Melanie Benesh, legislative attorney for the EWG, told The Washington Post the EPA’s advisory earlier this summer “should set off alarm bells for consumers and regulators.”
“These proposed advisory levels demonstrate that we must move much faster to dramatically reduce exposures to these toxic chemicals,” Benesh said.
Even at levels so low they can’t be detected in drinking water, these compounds pose a health risk, the EPA said in the revised advisory. The agency lowered the allowable limits of these two compounds, immediately drawing fire from the chemical industry
The American Chemical Council, which represents PFAS producers such as 3M and Dupont, said Wednesday the EPA’s new standards “will have sweeping implications” on public policy, and “cannot be achieved with existing treatment technology and, in fact, are below levels that can be reliably detected using existing EPA methods.”
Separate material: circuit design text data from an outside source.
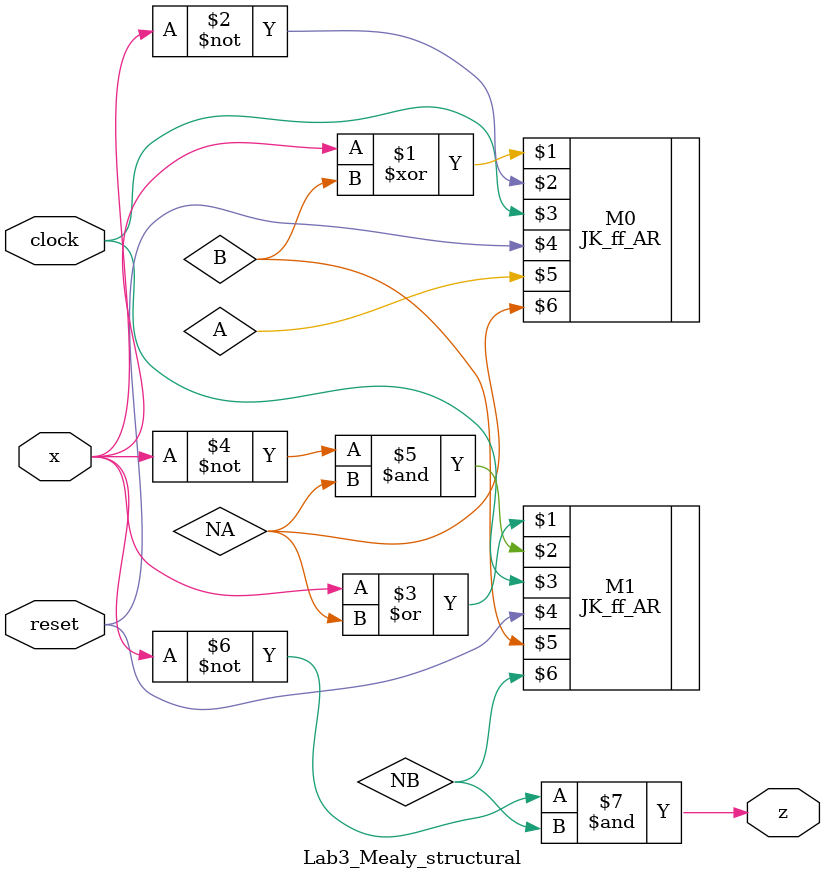
<source format=v>
module Lab3_Mealy_structural(
  output z,
  input x, clock, reset
);
    wire A,NA,B,NB;
    JK_ff_AR M0(x^B,~x,clock,reset,A,NA);
    JK_ff_AR M1(x|NA,(~x)&NA,clock,reset,B,NB);
    assign z=(~x)&NB;
endmodule // 
</source>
Further, the industry group questioned the science behind the revised drinking water health advisory, saying it should have been delayed until the agency’s own Science Advisory Board could review dramatically reduced toxicity levels that are “3,000 to 17,000 times lower” than those set in 2016.
“Getting the science right is of critical importance,” the American Chemical Council said in a statement.
Health advocates say the problem can’t be overstated. Forever chemicals have already prompted officials in Wisconsin, Minnesota and Michigan to issue advisories against eating certain fish caught in Lake Superior.